-- Problem description --
Reproduce the records below in full and word for word, excluding pictures.

-- Entries provided --

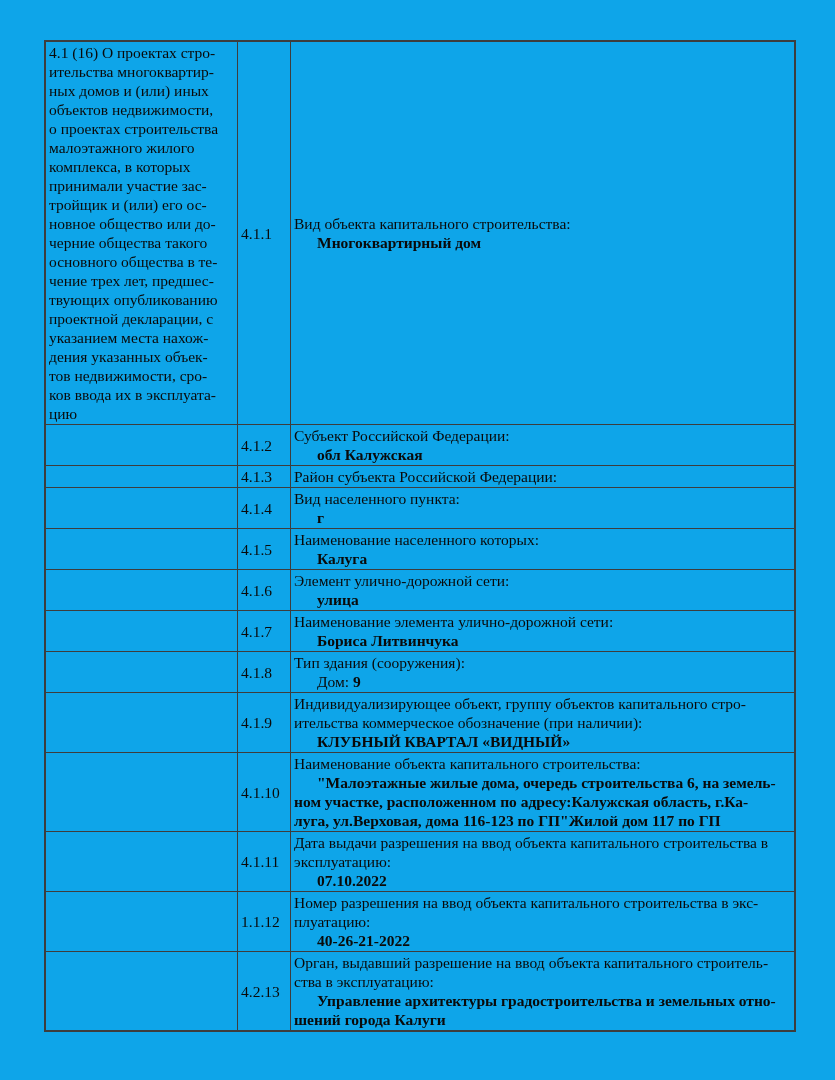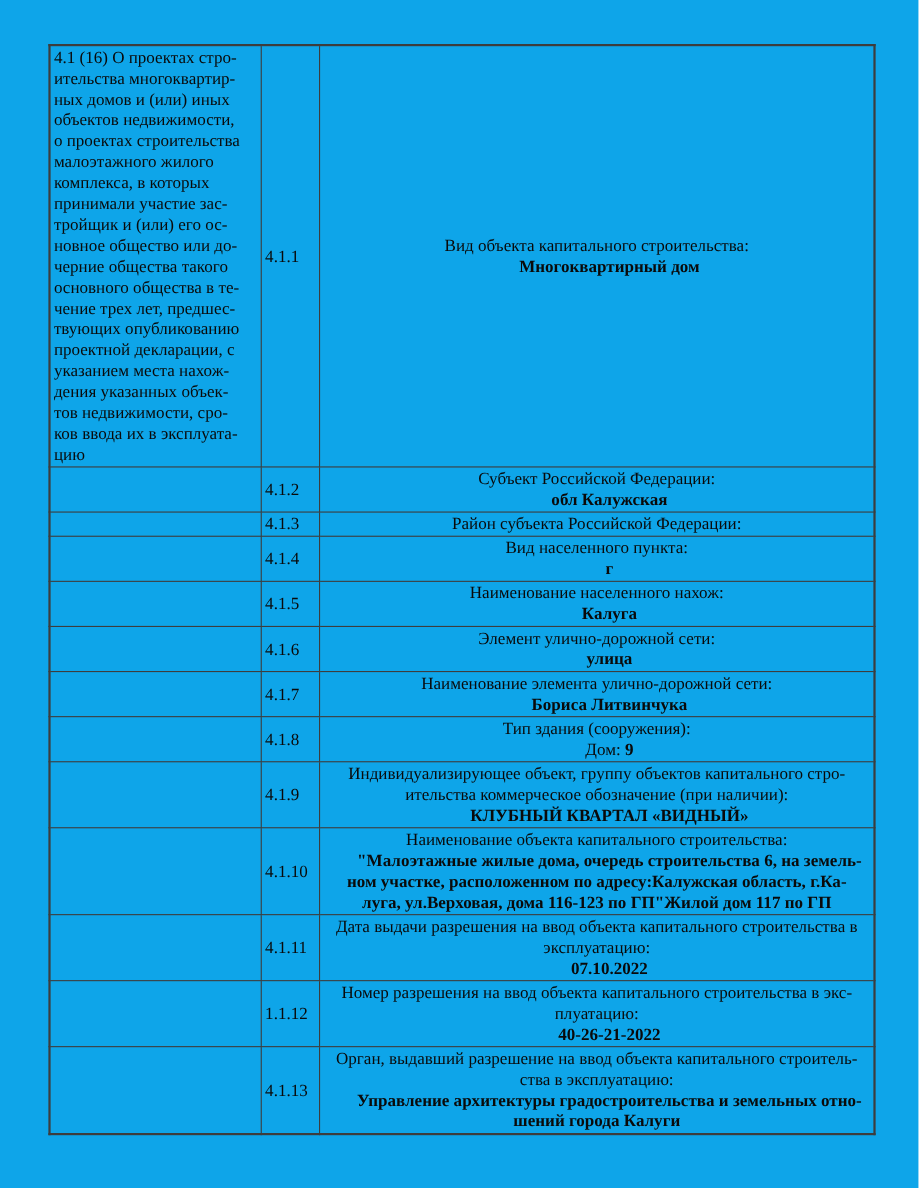--- a/index.html
+++ b/index.html
@@ -44,7 +44,6 @@
   }
   td.content-cell {
     width: 497px;
-    text-align: center;
   }
   .row-label {
     white-space: pre-line;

-- Solved problem --
--- a/index.html
+++ b/index.html
@@ -44,7 +44,6 @@
   }
   td.content-cell {
     width: 497px;
-    text-align: center;
   }
   .row-label {
     white-space: pre-line;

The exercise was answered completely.